For its part, Solidarity believes that agreement around a broad set of principles, and not agreement around historical questions, is the root base for organized renewal of the socialist movement. We believe that the left has yet to perfect the art of “agreeing to disagree” – while still finding ways to act together in a coherent fashion -- once basic agreement of this type has been achieved. (Solidarity is not an exception to this statement.) The notion of “homogeneity” in an organization as the 20th century left perceived it did not serve well at all; it ended in sectarianism and irrelevance.
We believe that unity in action does not require unity of thought. Solidarity is thus, in the broad sense, a proudly multi-tendency group. However, there is an important proviso to this: unity in action may not require unity of thought, but it most certainly requires thought – not just individual thought, but collective thought.
That is, we do not believe that “democratic centralism” is an appropriate mechanism through which such a diverse group of revolutionaries can function effectively. Yes, there needs to be a set of key principles around which membership is constructed. Within that framework it will be necessary to listen to the ideas and experiences of all comrades, and to move forward with the understanding that there will be differing assessments and therefore decisions will be revisited. Diversity can be the source of an organization’s strength because it allows for a pluralism from which a more nuanced assessment may be possible. Additionally, we believe that tactical decisions are just that, tactical.
Marxism should be a method and not a set of formulas we have learned from the past.

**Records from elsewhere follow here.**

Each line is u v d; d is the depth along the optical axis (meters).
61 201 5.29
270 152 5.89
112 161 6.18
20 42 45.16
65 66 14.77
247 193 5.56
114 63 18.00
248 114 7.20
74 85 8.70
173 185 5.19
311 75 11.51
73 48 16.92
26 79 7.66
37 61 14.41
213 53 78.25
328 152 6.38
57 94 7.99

We also see that the insights from other philosophies of liberation and the living movements they spring from must renew and revitalize Marxism.
Solidarity remains hopeful that today’s socialist left is capable of taking some or all of the steps can lead off the process of renewal. Though recent modest initiatives, we are attempting to bring about a frank discussion with other organizations as well as local collective/study groups and national networks of the social movement left on how – or whether – they see a process of left renewal taking root.